- [Task to complete]: Send back the data below exactly. Drop every picture.

[Start of section]

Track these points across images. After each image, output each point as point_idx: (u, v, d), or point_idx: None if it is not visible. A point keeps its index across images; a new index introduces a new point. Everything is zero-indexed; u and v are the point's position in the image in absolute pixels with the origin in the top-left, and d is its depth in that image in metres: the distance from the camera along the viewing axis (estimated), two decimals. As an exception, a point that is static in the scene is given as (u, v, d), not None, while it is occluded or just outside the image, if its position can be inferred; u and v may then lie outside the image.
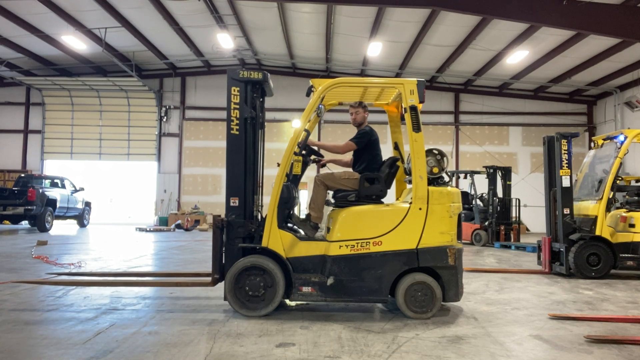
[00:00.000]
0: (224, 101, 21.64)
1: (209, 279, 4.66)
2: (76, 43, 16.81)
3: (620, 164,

[End of section]

- [Task response]:
Track these points across images. After each image, output each point as point_idx: (u, v, d), or point_idx: None if it is not visible. A point keeps its index across images; a new index introduces a new point. Everything is zero-indexed; u and v are the point's position in the image in absolute pixels with the origin in the top-left, and d is its depth in that image in metres: the distance from the camera along the viewing axis (estimated), two decimals. As an exception, a point that is static in the scene is given as (u, v, d), not None, while it is occluded or just outside the image, if its position can be inferred; u and v may then lie outside the image.
[00:00.000]
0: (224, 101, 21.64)
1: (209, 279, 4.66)
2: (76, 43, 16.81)
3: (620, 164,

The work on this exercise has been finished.